▶ [WHAT THE TASK REQUIRES]
Pull the source text from every listing below and reproduce each line unchanged, keeping the original order.

▶ [INPUT DATA]

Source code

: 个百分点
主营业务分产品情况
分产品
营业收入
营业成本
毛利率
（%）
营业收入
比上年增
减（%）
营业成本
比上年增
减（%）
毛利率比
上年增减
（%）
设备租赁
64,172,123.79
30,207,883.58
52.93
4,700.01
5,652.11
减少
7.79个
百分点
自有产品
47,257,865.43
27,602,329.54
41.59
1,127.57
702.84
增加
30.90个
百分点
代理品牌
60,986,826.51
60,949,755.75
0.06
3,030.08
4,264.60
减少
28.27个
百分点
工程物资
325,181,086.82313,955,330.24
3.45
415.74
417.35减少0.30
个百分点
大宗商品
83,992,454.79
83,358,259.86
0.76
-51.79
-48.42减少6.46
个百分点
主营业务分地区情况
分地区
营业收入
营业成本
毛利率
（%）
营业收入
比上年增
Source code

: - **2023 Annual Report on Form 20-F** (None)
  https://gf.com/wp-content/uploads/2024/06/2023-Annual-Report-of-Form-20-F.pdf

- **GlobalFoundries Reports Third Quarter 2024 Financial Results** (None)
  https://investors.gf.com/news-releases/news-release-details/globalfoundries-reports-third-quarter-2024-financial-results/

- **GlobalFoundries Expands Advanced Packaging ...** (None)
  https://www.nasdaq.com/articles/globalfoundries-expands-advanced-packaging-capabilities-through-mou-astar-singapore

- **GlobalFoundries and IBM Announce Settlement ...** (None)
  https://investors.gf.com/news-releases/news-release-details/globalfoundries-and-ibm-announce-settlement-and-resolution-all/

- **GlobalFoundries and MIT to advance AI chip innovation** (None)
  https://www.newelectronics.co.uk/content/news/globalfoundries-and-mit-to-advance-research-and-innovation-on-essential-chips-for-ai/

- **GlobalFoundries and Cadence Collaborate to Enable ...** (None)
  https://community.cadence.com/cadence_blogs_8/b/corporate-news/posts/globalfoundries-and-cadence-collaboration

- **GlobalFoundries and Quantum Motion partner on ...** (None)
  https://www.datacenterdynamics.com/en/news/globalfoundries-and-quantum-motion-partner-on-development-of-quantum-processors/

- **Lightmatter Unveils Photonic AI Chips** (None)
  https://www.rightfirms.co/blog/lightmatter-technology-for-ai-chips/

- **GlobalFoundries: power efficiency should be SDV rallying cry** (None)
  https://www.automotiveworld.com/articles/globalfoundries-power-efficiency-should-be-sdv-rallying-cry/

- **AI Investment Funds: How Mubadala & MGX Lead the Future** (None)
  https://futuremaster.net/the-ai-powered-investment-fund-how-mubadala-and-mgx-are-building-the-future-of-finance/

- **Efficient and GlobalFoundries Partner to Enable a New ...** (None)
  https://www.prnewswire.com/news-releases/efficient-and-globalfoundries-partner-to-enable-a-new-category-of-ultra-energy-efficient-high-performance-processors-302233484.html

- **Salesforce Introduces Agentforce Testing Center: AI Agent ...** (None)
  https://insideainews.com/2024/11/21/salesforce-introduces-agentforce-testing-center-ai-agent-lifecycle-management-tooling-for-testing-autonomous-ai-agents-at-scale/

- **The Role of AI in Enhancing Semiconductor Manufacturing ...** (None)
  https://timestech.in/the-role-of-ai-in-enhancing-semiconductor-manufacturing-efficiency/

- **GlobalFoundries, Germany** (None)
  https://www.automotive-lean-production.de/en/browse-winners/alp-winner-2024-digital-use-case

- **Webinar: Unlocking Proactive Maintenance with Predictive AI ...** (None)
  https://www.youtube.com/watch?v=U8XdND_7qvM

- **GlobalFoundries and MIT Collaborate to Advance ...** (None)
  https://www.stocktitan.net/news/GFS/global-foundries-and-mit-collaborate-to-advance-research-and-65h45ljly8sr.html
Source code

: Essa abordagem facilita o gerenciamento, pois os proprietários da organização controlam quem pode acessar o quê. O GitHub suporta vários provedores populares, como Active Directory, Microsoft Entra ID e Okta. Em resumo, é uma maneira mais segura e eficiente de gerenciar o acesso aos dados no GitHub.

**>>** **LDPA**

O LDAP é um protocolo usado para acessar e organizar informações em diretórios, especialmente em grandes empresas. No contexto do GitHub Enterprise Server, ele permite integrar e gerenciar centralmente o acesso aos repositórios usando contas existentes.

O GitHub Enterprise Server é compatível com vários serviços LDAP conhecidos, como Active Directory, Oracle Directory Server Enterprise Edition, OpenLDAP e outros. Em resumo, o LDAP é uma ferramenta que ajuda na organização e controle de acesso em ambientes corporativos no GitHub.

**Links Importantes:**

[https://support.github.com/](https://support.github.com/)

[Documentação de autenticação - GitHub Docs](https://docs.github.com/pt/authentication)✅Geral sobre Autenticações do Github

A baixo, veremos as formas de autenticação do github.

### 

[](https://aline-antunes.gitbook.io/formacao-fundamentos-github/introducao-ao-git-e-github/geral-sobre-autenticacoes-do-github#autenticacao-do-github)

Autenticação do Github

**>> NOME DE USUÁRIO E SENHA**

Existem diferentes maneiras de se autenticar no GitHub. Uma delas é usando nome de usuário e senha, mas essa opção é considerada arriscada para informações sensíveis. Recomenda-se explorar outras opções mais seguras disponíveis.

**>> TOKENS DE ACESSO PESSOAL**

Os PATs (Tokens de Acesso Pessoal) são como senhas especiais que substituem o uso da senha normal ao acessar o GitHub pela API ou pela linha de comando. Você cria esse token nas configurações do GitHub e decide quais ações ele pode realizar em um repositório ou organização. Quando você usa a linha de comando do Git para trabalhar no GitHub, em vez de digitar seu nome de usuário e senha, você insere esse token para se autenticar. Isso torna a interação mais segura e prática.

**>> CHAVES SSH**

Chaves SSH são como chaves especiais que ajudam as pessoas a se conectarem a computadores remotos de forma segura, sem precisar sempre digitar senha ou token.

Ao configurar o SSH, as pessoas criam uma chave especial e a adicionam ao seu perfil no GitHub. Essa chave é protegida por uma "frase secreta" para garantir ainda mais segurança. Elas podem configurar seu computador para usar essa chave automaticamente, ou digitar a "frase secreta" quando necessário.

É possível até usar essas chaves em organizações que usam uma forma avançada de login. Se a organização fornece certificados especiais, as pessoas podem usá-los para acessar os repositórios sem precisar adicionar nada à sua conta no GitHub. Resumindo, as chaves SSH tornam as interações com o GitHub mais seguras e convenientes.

▶ [REPLY TO THE EXERCISE]
Source code

: 个百分点
主营业务分产品情况
分产品
营业收入
营业成本
毛利率
（%）
营业收入
比上年增
减（%）
营业成本
比上年增
减（%）
毛利率比
上年增减
（%）
设备租赁
64,172,123.79
30,207,883.58
52.93
4,700.01
5,652.11
减少
7.79个
百分点
自有产品
47,257,865.43
27,602,329.54
41.59
1,127.57
702.84
增加
30.90个
百分点
代理品牌
60,986,826.51
60,949,755.75
0.06
3,030.08
4,264.60
减少
28.27个
百分点
工程物资
325,181,086.82313,955,330.24
3.45
415.74
417.35减少0.30
个百分点
大宗商品
83,992,454.79
83,358,259.86
0.76
-51.79
-48.42减少6.46
个百分点
主营业务分地区情况
分地区
营业收入
营业成本
毛利率
（%）
营业收入
比上年增
Source code

: - **2023 Annual Report on Form 20-F** (None)
  https://gf.com/wp-content/uploads/2024/06/2023-Annual-Report-of-Form-20-F.pdf

- **GlobalFoundries Reports Third Quarter 2024 Financial Results** (None)
  https://investors.gf.com/news-releases/news-release-details/globalfoundries-reports-third-quarter-2024-financial-results/

- **GlobalFoundries Expands Advanced Packaging ...** (None)
  https://www.nasdaq.com/articles/globalfoundries-expands-advanced-packaging-capabilities-through-mou-astar-singapore

- **GlobalFoundries and IBM Announce Settlement ...** (None)
  https://investors.gf.com/news-releases/news-release-details/globalfoundries-and-ibm-announce-settlement-and-resolution-all/

- **GlobalFoundries and MIT to advance AI chip innovation** (None)
  https://www.newelectronics.co.uk/content/news/globalfoundries-and-mit-to-advance-research-and-innovation-on-essential-chips-for-ai/

- **GlobalFoundries and Cadence Collaborate to Enable ...** (None)
  https://community.cadence.com/cadence_blogs_8/b/corporate-news/posts/globalfoundries-and-cadence-collaboration

- **GlobalFoundries and Quantum Motion partner on ...** (None)
  https://www.datacenterdynamics.com/en/news/globalfoundries-and-quantum-motion-partner-on-development-of-quantum-processors/

- **Lightmatter Unveils Photonic AI Chips** (None)
  https://www.rightfirms.co/blog/lightmatter-technology-for-ai-chips/

- **GlobalFoundries: power efficiency should be SDV rallying cry** (None)
  https://www.automotiveworld.com/articles/globalfoundries-power-efficiency-should-be-sdv-rallying-cry/

- **AI Investment Funds: How Mubadala & MGX Lead the Future** (None)
  https://futuremaster.net/the-ai-powered-investment-fund-how-mubadala-and-mgx-are-building-the-future-of-finance/

- **Efficient and GlobalFoundries Partner to Enable a New ...** (None)
  https://www.prnewswire.com/news-releases/efficient-and-globalfoundries-partner-to-enable-a-new-category-of-ultra-energy-efficient-high-performance-processors-302233484.html

- **Salesforce Introduces Agentforce Testing Center: AI Agent ...** (None)
  https://insideainews.com/2024/11/21/salesforce-introduces-agentforce-testing-center-ai-agent-lifecycle-management-tooling-for-testing-autonomous-ai-agents-at-scale/

- **The Role of AI in Enhancing Semiconductor Manufacturing ...** (None)
  https://timestech.in/the-role-of-ai-in-enhancing-semiconductor-manufacturing-efficiency/

- **GlobalFoundries, Germany** (None)
  https://www.automotive-lean-production.de/en/browse-winners/alp-winner-2024-digital-use-case

- **Webinar: Unlocking Proactive Maintenance with Predictive AI ...** (None)
  https://www.youtube.com/watch?v=U8XdND_7qvM

- **GlobalFoundries and MIT Collaborate to Advance ...** (None)
  https://www.stocktitan.net/news/GFS/global-foundries-and-mit-collaborate-to-advance-research-and-65h45ljly8sr.html
Source code

: Essa abordagem facilita o gerenciamento, pois os proprietários da organização controlam quem pode acessar o quê. O GitHub suporta vários provedores populares, como Active Directory, Microsoft Entra ID e Okta. Em resumo, é uma maneira mais segura e eficiente de gerenciar o acesso aos dados no GitHub.

**>>** **LDPA**

O LDAP é um protocolo usado para acessar e organizar informações em diretórios, especialmente em grandes empresas. No contexto do GitHub Enterprise Server, ele permite integrar e gerenciar centralmente o acesso aos repositórios usando contas existentes.

O GitHub Enterprise Server é compatível com vários serviços LDAP conhecidos, como Active Directory, Oracle Directory Server Enterprise Edition, OpenLDAP e outros. Em resumo, o LDAP é uma ferramenta que ajuda na organização e controle de acesso em ambientes corporativos no GitHub.

**Links Importantes:**

[https://support.github.com/](https://support.github.com/)

[Documentação de autenticação - GitHub Docs](https://docs.github.com/pt/authentication)✅Geral sobre Autenticações do Github

A baixo, veremos as formas de autenticação do github.

### 

[](https://aline-antunes.gitbook.io/formacao-fundamentos-github/introducao-ao-git-e-github/geral-sobre-autenticacoes-do-github#autenticacao-do-github)

Autenticação do Github

**>> NOME DE USUÁRIO E SENHA**

Existem diferentes maneiras de se autenticar no GitHub. Uma delas é usando nome de usuário e senha, mas essa opção é considerada arriscada para informações sensíveis. Recomenda-se explorar outras opções mais seguras disponíveis.

**>> TOKENS DE ACESSO PESSOAL**

Os PATs (Tokens de Acesso Pessoal) são como senhas especiais que substituem o uso da senha normal ao acessar o GitHub pela API ou pela linha de comando. Você cria esse token nas configurações do GitHub e decide quais ações ele pode realizar em um repositório ou organização. Quando você usa a linha de comando do Git para trabalhar no GitHub, em vez de digitar seu nome de usuário e senha, você insere esse token para se autenticar. Isso torna a interação mais segura e prática.

**>> CHAVES SSH**

Chaves SSH são como chaves especiais que ajudam as pessoas a se conectarem a computadores remotos de forma segura, sem precisar sempre digitar senha ou token.

Ao configurar o SSH, as pessoas criam uma chave especial e a adicionam ao seu perfil no GitHub. Essa chave é protegida por uma "frase secreta" para garantir ainda mais segurança. Elas podem configurar seu computador para usar essa chave automaticamente, ou digitar a "frase secreta" quando necessário.

É possível até usar essas chaves em organizações que usam uma forma avançada de login. Se a organização fornece certificados especiais, as pessoas podem usá-los para acessar os repositórios sem precisar adicionar nada à sua conta no GitHub. Resumindo, as chaves SSH tornam as interações com o GitHub mais seguras e convenientes.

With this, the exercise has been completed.